Connie sympathizes with other parents as well as law enforcement agencies with overstretched resources who are often charged with finding these adults and medical providers who try to care for their patients to no avail. 

“We need to figure out how to treat that particular individual,” she said. “Rachel tried the drugs and the side effects weren’t good for her body. They didn’t work, and there were seemingly no other options but medication.”

For Connie and other parents of adults with mental illness, there is a fine line to walk between locking someone up against their will and letting them live their own lives according to their terms. She believed her daughter went off the grid when she was struggling to make sense of her life. Because she largely kept her feelings to herself, they relied on what she told them. 

“She said she was doing just fine,” Connie said, noting her conversations with Rachel up to her disappearance and death had been positive. “I allowed her to come to me to tell me how she was doing. We just kind of met her where she was.” 

Remembering Rachel

In the wake of Rachel’s death, Connie and family are left piecing together events in her short life while remembering the joy she brought to them and so many other people. Likely, her life will remain a mystery which they accept.

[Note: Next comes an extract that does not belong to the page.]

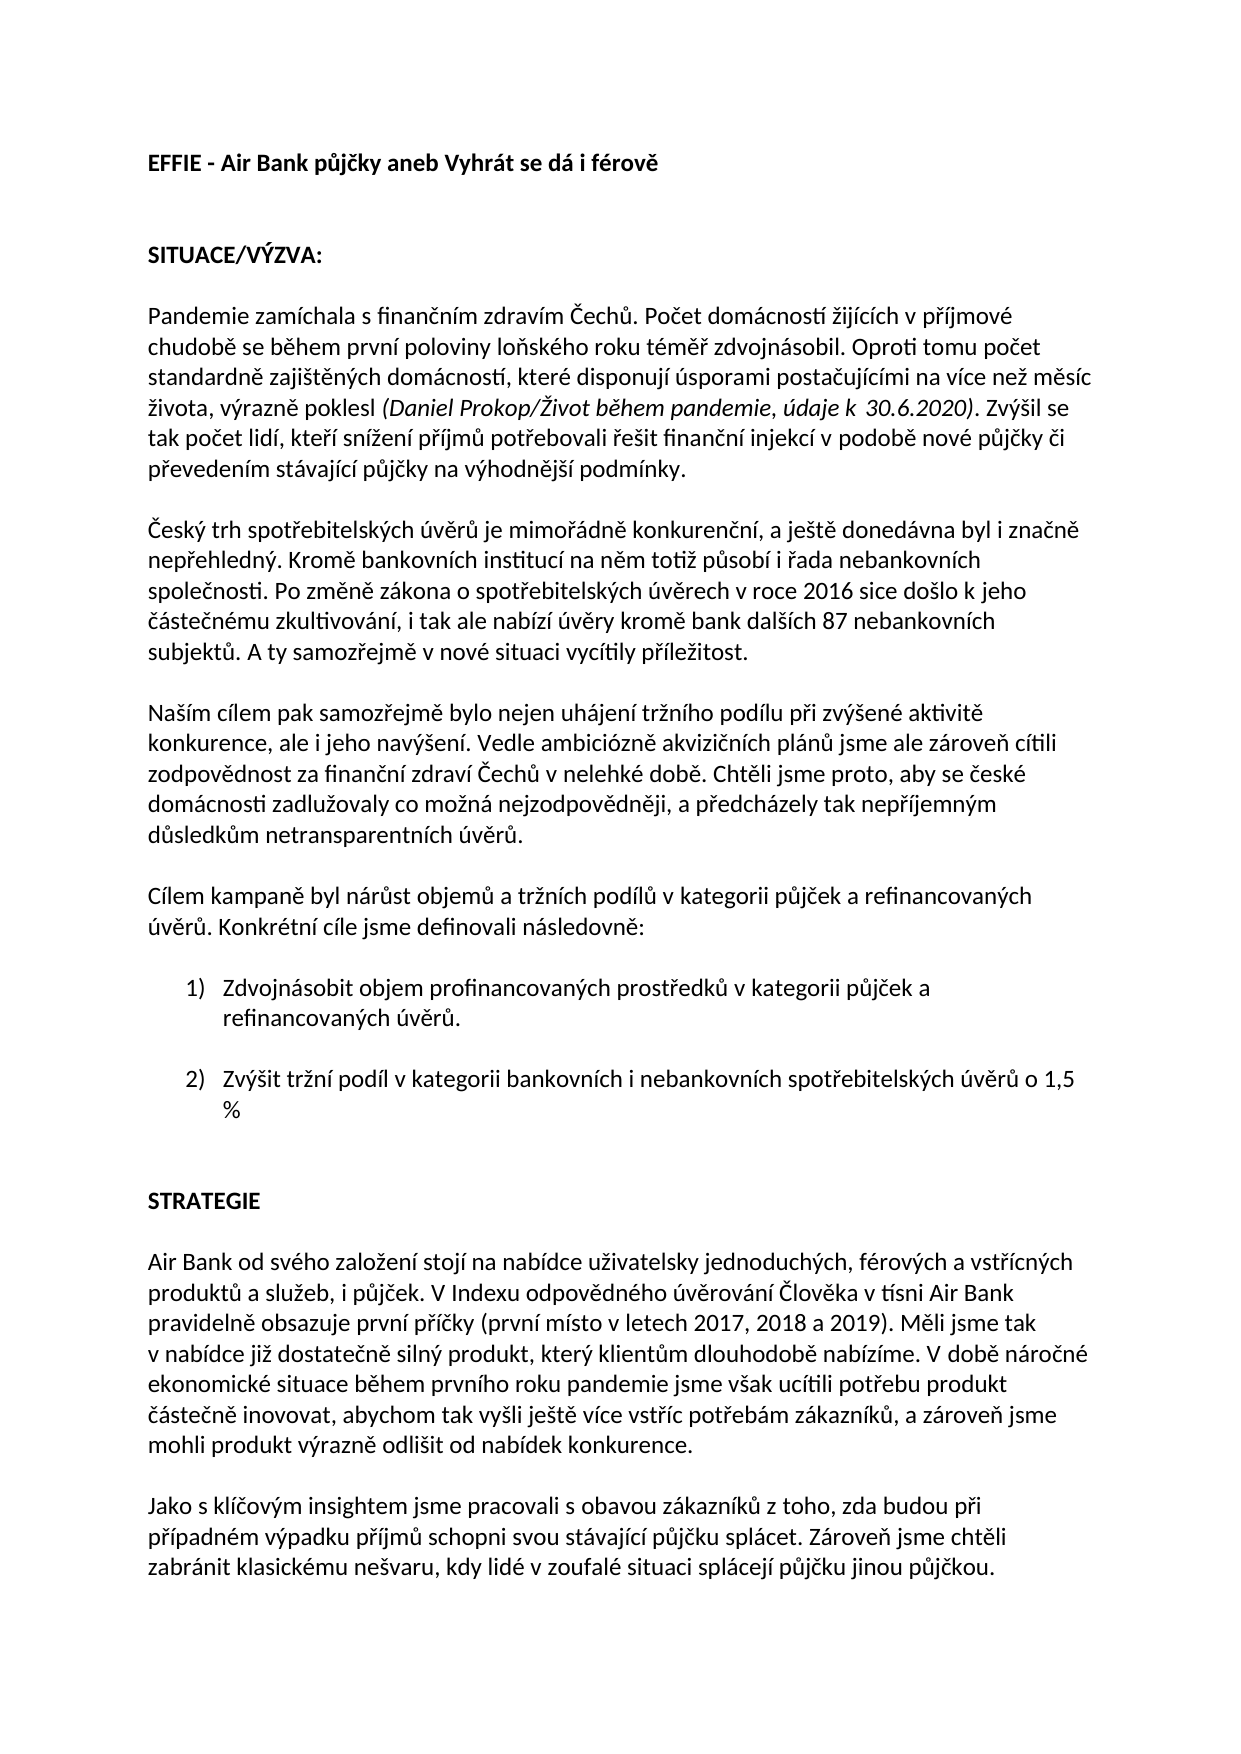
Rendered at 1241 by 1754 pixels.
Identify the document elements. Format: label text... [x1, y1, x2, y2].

The family is content to celebrate her spirit, including her intense generosity and kindness to those less fortunate then her. 

Connie recalled receiving a call from Rachel while on a bus trip from Texas to Wyoming. On a stopover in Colorado, Rachel called her mom to ask for snack money because she’d given hers away to a Latina mother with several young children. Rachel was able to converse with the mother in Spanish, and in doing so, decided she needed the snack money more than Rachel did.  

“That’s just how she was,” Connie said. “Always thinking of others.”

Rachel also died doing what she loved, traveling and living on her own terms, Connie said. There’s some solace in knowing she seemed content when they last had contact with her. 

“She was stubborn and independent,” Connie said, “but she lived life on her own terms and we respected that.”